Active Dates 9/1/2020-8/31/2024
Program Area Atmospheric System Research
Project Description
Convective clouds play a critical role in the Earth’s climate system. Recent research has shown that realistic representation of convective processes is critical to constraining climate sensitivity in global climate models. Theoretical and modeling studies showed that aerosols could have a strong dynamic feedback to convection in warm and humid environments through enhancing ice-related processes and condensational growth. A few observation-based studies also suggested influence of aerosols on convective cloud and precipitation properties. However, robust observational quantification of an aerosol effect on convective clouds isolated from other factors remains elusive.
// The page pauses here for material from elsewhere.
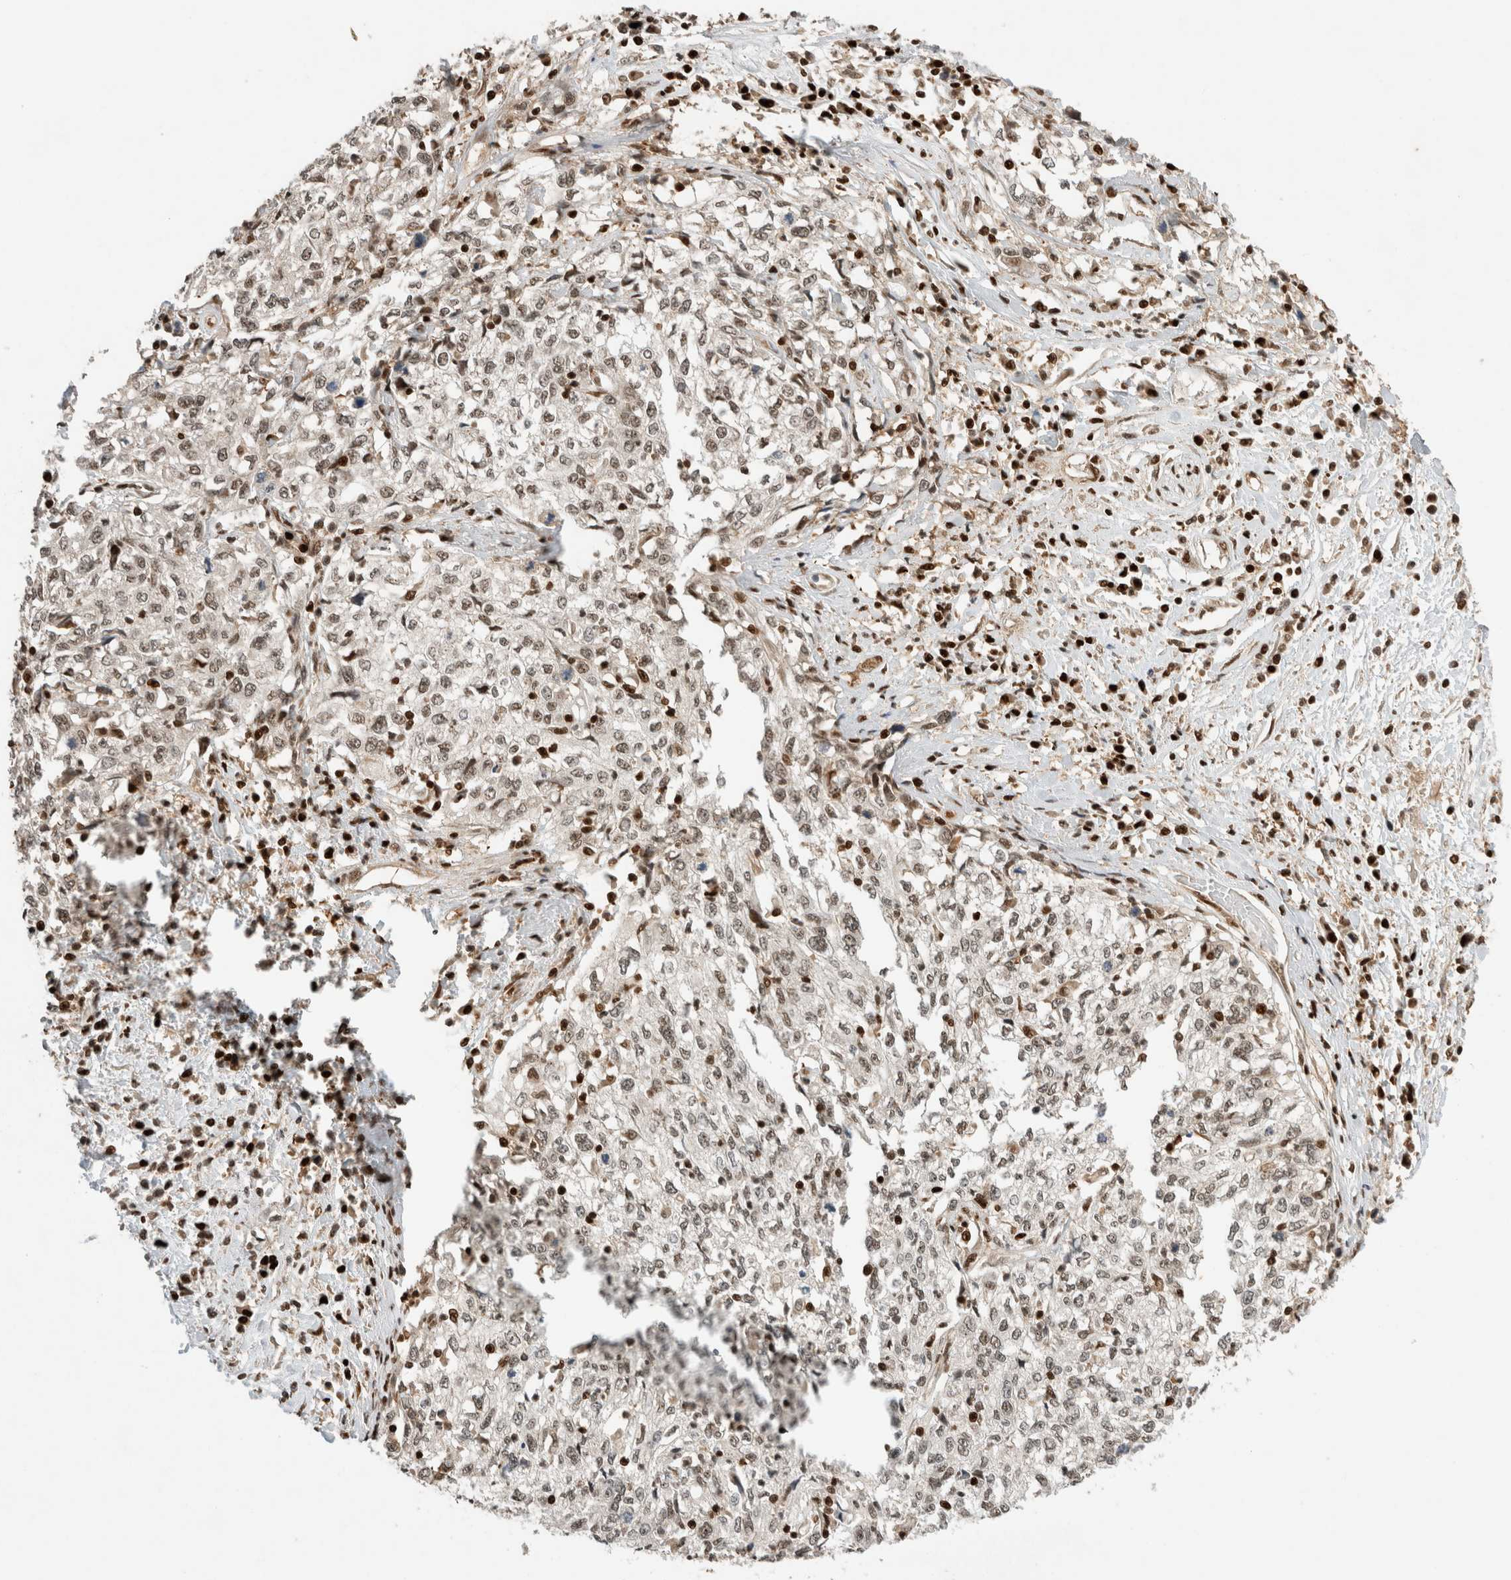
{"staining": {"intensity": "weak", "quantity": ">75%", "location": "nuclear"}, "tissue": "cervical cancer", "cell_type": "Tumor cells", "image_type": "cancer", "snomed": [{"axis": "morphology", "description": "Squamous cell carcinoma, NOS"}, {"axis": "topography", "description": "Cervix"}], "caption": "Human cervical squamous cell carcinoma stained with a protein marker displays weak staining in tumor cells.", "gene": "SNRNP40", "patient": {"sex": "female", "age": 57}}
Understanding the impact of aerosol on convective clouds requires the knowledge of cloud condensation nuclei spectrum, which represents the number of particles that uptake water and form cloud droplets as a function of supersaturation. The water uptake by aerosol is also of critical importance for the direct interaction of aerosol with radiation (i.e., aerosol direct effect) due to light scattering and absorption by aerosol. While both droplet activation under supersaturated conditions (i.e., relative humidity > 100%) and the hygroscopic growth under sub-saturated conditions (i.e., relative humidity < 100%) are strongly influenced by particle hygroscopicity, the thermodynamic regimes and measurement methods are very different. Aerosol particles, especially organic particles, can exhibit elevated hygroscopicity for droplet activation than that for hygroscopic growth. In the subsaturated regime, the hygroscopicity of organic particles can also vary strongly with relative humidity. However, global climate models usually treat organic species in aerosols with a constant hygroscopicity, potentially introducing substantial uncertainties in the quantification of aerosol radiative effects. 
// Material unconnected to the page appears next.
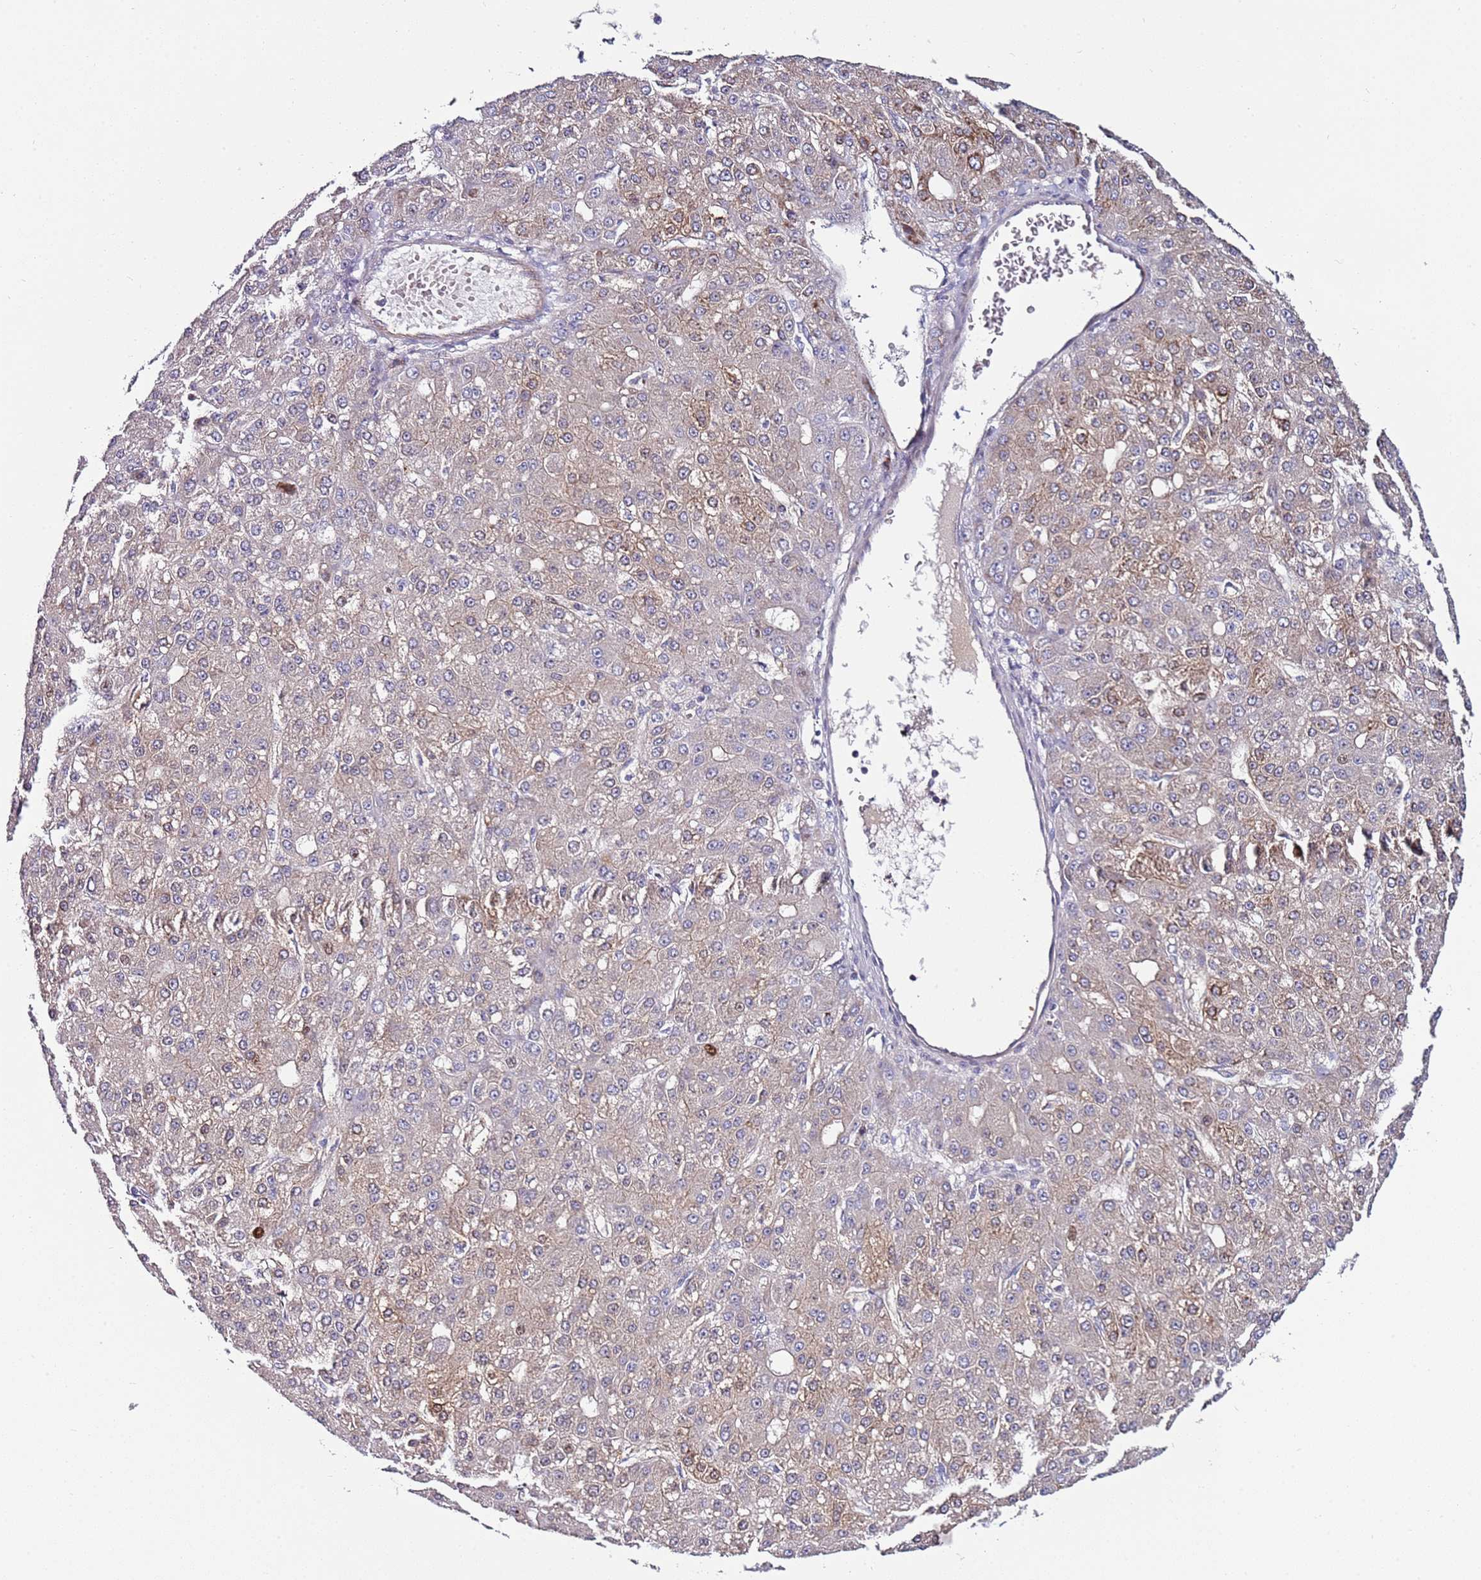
{"staining": {"intensity": "weak", "quantity": "25%-75%", "location": "cytoplasmic/membranous"}, "tissue": "liver cancer", "cell_type": "Tumor cells", "image_type": "cancer", "snomed": [{"axis": "morphology", "description": "Carcinoma, Hepatocellular, NOS"}, {"axis": "topography", "description": "Liver"}], "caption": "Brown immunohistochemical staining in human hepatocellular carcinoma (liver) reveals weak cytoplasmic/membranous staining in approximately 25%-75% of tumor cells.", "gene": "SRRM5", "patient": {"sex": "male", "age": 67}}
We propose to deploy two advanced instruments, a size-resolved cloud condensation nuclei system and a Relative Humidity controlled Fast Integrated Mobility Spectrometer, during the Intensive Operation Period of the Tracking Aerosol Convection interactions ExpeRiment (TRACER).  The TRACER campaign focuses on the measurements of detailed convective cloud properties and the environment, including thermodynamic and aerosol properties. This proposed project has two main objectives: (1) to provide high quality and comprehensive characterization of aerosol microphysics including hygroscopic growth, mixing state, and cloud condensation nuclei activity that are necessary to address key objectives of the TRACER campaign, and (2) to quantify and understand the difference in hygroscopicity between subsaturated and supersaturated regimes and the variation of hygroscopicity with the relative humidity for aerosols of representative compositions and sources. This project helps maximize the scientific impact of TRACER campaign through deployment of advanced instruments that complements and leverages observations provided by the Atmospheric Radiation Measurement Climate Research Facility. The proposed research also helps improve the understanding and representation of aerosol hygroscopicity in global climate models such as Department of Energy’s Energy Exascale Earth System Model.